## Written instruction
Count the lines in the data below that contain the string "small", and give only that number.

(Recorded data)
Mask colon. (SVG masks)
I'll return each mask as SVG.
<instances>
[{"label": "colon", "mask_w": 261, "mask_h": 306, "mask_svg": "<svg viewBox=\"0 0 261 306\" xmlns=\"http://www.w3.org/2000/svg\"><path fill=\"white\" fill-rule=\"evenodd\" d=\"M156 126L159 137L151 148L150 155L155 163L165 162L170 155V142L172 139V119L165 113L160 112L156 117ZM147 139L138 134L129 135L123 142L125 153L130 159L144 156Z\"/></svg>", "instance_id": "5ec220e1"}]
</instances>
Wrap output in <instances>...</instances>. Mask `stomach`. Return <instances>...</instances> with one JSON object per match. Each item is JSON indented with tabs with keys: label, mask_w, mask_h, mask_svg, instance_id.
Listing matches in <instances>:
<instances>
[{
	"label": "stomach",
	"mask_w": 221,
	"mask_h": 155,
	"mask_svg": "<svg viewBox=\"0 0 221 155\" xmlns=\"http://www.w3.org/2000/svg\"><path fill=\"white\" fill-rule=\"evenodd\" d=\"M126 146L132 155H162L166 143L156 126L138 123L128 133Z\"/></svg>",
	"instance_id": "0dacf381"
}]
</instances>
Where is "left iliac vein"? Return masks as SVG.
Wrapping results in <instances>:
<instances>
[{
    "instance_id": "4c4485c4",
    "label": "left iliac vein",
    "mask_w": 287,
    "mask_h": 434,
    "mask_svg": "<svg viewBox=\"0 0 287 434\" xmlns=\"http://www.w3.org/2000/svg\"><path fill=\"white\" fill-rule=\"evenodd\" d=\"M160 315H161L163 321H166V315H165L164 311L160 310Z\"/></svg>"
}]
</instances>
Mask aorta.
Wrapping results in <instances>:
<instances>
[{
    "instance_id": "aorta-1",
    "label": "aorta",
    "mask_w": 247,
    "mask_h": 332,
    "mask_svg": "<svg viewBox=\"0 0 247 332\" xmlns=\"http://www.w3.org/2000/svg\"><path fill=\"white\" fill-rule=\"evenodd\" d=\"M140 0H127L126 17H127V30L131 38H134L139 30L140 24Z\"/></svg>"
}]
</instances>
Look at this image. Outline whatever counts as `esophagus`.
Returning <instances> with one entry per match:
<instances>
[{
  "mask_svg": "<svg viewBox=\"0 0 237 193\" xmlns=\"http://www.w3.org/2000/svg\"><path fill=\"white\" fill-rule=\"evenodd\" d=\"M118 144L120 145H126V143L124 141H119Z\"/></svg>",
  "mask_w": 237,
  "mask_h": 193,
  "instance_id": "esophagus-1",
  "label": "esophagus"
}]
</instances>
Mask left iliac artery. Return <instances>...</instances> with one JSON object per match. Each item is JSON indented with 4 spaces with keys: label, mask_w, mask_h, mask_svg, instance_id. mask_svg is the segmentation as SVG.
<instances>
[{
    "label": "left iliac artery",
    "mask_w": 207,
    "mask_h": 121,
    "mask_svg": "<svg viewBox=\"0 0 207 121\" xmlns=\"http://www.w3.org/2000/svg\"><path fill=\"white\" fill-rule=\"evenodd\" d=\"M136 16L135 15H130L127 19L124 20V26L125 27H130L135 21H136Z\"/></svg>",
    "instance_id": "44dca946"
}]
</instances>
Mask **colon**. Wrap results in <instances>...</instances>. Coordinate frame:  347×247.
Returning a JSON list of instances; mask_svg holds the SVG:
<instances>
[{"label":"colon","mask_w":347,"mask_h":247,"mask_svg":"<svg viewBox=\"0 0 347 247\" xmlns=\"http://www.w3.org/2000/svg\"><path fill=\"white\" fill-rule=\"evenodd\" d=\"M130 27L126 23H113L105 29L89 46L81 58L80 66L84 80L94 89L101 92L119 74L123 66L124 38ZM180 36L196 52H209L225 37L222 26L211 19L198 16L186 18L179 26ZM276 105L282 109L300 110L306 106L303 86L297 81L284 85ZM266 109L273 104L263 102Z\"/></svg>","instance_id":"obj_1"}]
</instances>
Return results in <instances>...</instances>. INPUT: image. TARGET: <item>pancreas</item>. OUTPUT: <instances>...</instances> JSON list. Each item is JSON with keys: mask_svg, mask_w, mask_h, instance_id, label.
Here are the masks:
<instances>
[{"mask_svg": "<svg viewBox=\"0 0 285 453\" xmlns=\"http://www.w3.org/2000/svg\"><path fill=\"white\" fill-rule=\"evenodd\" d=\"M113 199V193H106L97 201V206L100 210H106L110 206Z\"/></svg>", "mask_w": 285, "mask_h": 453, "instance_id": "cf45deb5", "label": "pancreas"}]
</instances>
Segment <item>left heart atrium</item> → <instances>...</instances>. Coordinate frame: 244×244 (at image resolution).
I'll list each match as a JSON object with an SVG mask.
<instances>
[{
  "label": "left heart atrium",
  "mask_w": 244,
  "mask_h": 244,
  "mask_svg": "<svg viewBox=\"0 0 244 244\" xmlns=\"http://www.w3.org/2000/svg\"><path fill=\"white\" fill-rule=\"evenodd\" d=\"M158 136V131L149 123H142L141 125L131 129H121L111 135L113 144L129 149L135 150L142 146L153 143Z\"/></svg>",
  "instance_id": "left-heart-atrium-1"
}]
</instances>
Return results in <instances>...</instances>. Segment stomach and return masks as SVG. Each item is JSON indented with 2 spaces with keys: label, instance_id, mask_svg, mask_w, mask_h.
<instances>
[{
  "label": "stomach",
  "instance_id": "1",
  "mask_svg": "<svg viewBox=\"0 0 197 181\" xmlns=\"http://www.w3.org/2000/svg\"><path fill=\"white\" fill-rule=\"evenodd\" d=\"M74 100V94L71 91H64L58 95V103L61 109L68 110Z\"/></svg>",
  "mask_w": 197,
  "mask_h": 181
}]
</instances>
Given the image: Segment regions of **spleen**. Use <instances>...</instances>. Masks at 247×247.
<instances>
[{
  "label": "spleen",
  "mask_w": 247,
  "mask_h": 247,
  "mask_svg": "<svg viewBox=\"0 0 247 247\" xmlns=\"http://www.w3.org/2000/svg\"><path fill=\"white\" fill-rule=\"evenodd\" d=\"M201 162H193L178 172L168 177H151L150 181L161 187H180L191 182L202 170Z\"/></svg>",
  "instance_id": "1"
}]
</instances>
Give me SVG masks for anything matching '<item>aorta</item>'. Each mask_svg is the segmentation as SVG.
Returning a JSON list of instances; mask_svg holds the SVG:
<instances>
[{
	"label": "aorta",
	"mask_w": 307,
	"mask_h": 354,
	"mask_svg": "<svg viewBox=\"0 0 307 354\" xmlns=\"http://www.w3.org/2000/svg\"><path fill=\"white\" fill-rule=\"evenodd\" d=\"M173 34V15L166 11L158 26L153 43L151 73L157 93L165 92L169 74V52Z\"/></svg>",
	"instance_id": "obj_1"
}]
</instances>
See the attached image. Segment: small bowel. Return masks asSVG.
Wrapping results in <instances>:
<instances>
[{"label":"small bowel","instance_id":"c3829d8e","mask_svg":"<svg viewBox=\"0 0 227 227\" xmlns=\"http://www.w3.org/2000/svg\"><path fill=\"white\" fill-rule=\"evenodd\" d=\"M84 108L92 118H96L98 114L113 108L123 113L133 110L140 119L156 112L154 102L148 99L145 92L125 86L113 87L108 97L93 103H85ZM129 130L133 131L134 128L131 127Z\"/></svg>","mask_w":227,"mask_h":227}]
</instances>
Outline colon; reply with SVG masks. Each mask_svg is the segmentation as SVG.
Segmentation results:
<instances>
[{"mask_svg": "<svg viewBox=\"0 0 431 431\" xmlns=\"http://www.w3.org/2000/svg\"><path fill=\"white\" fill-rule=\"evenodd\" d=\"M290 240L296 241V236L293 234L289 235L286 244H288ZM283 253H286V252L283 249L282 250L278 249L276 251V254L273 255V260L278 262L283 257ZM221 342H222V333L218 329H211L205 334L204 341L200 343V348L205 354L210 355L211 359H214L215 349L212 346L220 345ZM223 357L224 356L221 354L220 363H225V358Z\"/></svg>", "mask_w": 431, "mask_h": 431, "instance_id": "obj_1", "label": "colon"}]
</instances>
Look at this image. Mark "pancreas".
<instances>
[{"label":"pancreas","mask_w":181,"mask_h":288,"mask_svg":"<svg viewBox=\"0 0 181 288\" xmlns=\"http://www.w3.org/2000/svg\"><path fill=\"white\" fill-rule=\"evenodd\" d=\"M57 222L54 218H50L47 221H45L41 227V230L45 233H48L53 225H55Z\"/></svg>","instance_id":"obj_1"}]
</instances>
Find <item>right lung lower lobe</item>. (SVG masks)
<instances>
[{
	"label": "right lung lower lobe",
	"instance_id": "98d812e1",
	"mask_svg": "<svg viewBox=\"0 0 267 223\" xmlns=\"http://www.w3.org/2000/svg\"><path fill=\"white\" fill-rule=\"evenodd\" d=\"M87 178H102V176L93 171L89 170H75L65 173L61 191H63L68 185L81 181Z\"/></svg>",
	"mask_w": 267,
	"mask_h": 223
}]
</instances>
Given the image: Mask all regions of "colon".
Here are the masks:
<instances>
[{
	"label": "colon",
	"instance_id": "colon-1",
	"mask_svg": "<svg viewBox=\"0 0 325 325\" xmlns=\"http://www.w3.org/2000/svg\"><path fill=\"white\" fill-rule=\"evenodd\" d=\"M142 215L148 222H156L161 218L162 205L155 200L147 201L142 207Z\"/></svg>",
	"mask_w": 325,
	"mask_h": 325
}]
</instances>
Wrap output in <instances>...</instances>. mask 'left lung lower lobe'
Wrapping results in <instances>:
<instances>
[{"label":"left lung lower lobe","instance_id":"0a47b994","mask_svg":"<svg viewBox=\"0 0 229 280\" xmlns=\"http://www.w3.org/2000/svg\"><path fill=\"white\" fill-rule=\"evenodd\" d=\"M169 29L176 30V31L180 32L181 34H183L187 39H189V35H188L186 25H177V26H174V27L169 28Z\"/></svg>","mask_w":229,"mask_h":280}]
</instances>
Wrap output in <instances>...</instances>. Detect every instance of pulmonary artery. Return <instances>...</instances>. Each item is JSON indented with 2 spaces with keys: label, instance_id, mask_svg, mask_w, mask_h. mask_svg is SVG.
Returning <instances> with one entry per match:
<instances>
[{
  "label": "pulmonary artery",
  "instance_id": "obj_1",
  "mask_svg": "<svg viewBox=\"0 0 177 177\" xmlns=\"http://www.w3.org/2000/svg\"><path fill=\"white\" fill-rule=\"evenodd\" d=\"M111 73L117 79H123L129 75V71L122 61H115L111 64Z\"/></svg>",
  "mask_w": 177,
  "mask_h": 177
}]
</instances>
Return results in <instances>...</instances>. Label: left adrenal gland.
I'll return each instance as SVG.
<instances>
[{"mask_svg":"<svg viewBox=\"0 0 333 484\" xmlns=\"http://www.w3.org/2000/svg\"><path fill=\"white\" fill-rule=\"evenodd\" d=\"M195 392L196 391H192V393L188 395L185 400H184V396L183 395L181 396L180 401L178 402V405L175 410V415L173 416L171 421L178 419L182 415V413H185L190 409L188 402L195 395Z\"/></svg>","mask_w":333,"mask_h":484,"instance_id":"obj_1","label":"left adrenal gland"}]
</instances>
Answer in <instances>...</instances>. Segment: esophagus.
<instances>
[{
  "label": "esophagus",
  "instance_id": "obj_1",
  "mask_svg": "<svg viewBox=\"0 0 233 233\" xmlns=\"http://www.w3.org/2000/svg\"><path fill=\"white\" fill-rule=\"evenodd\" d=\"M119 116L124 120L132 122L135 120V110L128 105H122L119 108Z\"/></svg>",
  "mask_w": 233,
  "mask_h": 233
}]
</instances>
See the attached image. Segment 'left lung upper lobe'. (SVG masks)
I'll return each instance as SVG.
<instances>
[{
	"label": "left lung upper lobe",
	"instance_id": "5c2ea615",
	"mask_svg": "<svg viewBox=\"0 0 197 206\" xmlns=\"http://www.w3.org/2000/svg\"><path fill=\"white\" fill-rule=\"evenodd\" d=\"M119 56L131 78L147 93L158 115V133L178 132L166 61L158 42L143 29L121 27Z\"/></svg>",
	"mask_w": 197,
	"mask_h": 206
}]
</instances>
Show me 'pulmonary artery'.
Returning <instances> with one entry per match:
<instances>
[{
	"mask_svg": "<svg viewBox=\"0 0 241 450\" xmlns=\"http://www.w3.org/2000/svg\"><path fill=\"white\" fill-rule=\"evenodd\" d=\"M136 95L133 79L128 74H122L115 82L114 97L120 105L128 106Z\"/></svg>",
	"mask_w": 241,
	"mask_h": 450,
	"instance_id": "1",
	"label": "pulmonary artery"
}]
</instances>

## Response to the task
2